The Cost of Remaining Unscaled
Slower automation delays immediate disruption, but it reshapes how firms compete over time.
Lower levels of automation are associated with less consistent quality, longer production cycles, and limited scalability. As production systems elsewhere become more standardised and digitally integrated, these differences are already reshaping how global production is organised.
Supply chains increasingly favour locations where output can be scaled quickly, quality can be standardised, and processes can be digitally coordinated. Where industrial robots are more widely used, these conditions are easier to achieve.
In this context, India faces the risk of delayed adjustment to changing production systems. A later acceleration in automation is likely to be more compressed, requiring sharper adjustments for both firms and the workforce.
Uneven adoption also limits how widely productivity gains are distributed, with improvements concentrated in a few sectors while the broader manufacturing base struggles to keep pace.
How Scale Changes the Role of Industrial Robots
China’s experience shows how the role of industrial robots evolves as adoption expands across the manufacturing system.
Rising wages of about 7 to 10 percent annually in recent years pushed firms to adopt automation not just to reduce costs, but to stabilise production. Over time, this shifted the role of industrial robots from supporting individual processes to shaping how production itself is organised.
This shift is reinforced by the development of a domestic robotics ecosystem. The share of domestically supplied robots in China increased from about 19.4 percent in 2018 to 43.2 percent in 2023. Greater local availability has reduced costs and made automation accessible to a wider range of firms, allowing adoption to extend beyond large manufacturers.

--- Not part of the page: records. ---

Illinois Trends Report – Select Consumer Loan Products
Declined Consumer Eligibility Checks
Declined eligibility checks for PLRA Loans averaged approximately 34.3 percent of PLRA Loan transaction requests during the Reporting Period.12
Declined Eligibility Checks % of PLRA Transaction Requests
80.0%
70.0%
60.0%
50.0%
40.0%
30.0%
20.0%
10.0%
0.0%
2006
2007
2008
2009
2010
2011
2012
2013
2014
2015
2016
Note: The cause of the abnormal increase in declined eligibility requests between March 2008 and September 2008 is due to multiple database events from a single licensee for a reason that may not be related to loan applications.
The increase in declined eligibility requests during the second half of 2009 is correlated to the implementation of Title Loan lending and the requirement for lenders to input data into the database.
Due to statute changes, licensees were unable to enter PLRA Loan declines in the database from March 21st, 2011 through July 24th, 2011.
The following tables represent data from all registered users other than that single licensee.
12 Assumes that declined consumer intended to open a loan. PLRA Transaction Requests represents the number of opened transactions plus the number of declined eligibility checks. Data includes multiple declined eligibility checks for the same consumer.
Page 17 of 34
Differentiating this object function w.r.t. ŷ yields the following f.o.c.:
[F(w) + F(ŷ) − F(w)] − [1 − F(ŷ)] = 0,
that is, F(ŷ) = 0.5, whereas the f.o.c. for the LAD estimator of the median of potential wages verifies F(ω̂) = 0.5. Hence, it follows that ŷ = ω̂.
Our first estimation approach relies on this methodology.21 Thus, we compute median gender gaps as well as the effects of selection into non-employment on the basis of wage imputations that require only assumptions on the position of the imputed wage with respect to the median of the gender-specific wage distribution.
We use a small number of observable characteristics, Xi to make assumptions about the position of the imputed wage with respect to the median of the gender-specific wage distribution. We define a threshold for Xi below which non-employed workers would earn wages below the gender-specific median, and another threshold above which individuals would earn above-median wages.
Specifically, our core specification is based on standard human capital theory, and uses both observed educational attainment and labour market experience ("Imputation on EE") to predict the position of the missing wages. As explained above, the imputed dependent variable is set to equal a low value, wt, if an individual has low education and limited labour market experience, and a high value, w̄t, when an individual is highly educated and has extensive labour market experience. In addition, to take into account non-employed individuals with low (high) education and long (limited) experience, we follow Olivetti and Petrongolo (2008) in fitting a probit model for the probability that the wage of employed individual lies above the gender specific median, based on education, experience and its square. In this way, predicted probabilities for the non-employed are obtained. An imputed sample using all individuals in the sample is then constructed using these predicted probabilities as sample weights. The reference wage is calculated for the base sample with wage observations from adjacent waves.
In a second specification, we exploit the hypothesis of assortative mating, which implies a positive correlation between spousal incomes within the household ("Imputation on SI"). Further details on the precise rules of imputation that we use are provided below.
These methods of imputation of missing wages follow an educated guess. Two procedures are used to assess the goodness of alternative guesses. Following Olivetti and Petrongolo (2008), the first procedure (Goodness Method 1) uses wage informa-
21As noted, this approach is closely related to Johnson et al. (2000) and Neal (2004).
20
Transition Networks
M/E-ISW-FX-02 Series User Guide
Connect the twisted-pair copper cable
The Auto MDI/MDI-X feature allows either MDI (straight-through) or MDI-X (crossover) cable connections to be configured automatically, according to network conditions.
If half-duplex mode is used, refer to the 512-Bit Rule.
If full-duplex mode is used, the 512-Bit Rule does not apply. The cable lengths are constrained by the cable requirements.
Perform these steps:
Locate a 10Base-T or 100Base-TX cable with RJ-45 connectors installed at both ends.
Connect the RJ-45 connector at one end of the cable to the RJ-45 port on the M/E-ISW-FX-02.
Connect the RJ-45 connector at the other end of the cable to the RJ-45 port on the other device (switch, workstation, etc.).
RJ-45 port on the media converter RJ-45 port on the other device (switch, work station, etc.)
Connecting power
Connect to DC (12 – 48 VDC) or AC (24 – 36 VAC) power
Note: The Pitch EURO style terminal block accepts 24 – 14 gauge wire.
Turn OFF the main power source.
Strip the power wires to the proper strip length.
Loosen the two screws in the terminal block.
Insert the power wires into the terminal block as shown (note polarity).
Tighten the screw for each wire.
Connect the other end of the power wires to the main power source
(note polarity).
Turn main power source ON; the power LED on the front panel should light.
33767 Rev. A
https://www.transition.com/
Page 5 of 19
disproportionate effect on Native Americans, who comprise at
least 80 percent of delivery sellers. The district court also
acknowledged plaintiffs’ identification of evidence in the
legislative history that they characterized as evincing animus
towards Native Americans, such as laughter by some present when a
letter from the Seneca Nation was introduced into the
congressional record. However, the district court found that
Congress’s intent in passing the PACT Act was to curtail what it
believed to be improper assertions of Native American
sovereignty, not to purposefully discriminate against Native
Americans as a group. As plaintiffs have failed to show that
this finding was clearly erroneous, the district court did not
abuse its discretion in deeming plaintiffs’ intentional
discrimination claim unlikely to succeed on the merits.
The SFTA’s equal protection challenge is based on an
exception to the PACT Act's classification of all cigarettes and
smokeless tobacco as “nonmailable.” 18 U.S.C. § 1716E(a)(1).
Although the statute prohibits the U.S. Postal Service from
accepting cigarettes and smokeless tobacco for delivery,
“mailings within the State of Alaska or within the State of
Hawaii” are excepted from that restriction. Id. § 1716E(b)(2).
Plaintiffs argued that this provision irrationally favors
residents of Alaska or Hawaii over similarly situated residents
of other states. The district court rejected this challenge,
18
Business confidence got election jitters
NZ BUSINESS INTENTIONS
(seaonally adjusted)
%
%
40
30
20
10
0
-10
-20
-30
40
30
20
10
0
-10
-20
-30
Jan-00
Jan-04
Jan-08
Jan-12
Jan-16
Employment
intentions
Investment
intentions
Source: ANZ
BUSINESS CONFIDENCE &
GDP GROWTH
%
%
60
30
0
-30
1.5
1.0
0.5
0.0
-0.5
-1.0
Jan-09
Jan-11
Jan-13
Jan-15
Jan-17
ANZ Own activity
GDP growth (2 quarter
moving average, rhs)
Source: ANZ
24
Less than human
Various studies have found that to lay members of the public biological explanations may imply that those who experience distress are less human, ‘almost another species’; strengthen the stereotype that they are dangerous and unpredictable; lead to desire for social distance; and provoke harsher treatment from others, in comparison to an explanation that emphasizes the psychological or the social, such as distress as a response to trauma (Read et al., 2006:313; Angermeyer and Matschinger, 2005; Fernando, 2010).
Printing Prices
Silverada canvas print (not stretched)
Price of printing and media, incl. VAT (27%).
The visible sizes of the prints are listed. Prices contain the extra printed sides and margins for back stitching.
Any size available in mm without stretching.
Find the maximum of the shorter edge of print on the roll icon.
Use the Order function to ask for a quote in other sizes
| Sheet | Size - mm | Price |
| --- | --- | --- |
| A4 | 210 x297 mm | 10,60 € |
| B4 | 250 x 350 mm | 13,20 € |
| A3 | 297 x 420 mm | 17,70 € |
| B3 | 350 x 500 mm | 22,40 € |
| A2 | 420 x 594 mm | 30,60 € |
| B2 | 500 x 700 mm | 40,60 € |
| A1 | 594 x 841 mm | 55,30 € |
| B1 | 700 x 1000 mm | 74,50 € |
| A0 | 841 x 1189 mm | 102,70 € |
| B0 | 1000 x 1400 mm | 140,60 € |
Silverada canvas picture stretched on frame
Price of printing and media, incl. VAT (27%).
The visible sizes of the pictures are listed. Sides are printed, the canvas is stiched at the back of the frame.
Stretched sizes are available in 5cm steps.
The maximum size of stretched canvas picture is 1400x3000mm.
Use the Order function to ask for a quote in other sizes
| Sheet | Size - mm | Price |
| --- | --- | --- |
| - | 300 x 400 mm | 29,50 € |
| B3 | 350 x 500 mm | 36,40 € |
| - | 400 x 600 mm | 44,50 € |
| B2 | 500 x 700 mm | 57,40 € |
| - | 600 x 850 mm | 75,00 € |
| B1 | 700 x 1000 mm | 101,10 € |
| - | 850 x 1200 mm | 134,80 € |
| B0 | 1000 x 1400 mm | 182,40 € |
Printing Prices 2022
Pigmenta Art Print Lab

With this scale, firms are able to standardise processes, integrate operations across stages, and respond more quickly to changes in demand. These changes support competitiveness not only in high-technology sectors, but also in segments that were traditionally labour-intensive.
This transition also creates new pressures within the labour market, increasing demand for technical and supervisory roles while reducing routine tasks.
Balancing Scale and Adjustment
As automation expands, its implications extend beyond firms to the labour market. Wider adoption of industrial robots can improve productivity and competitiveness, but it also raises concerns about the displacement of workers engaged in routine manufacturing tasks. Where labour markets are characterised by large numbers of low- and semi-skilled workers, the pace and sequencing of automation become critical.
A rapid and unsequenced expansion of automation could place pressure on segments of the workforce that are less able to transition quickly. The way this transition unfolds therefore determines how labour-market adjustments are managed, particularly for workers in routine-intensive manufacturing roles.
Whether these adjustments remain gradual depends on how widely adoption extends beyond a narrow set of firms and sectors. Whether this transition remains gradual depends not only on how widely adoption extends, but also on whether it diffuses beyond the current set of firms and sectors. For many firms, industrial robots remain capital-intensive and difficult to integrate, limiting the spread of automation and shaping how labour-market adjustments unfold.
India’s automation challenge lies in aligning the scale of adoption with the pace at which labour-market adjustments can be absorbed. Slower adoption has limited immediate disruption, but it has also delayed integration into more competitive production systems. As this gap narrows, how adoption is sequenced across firms, sectors, and skill levels will determine whether the adjustment unfolds in a distributed manner or becomes compressed and more difficult to absorb.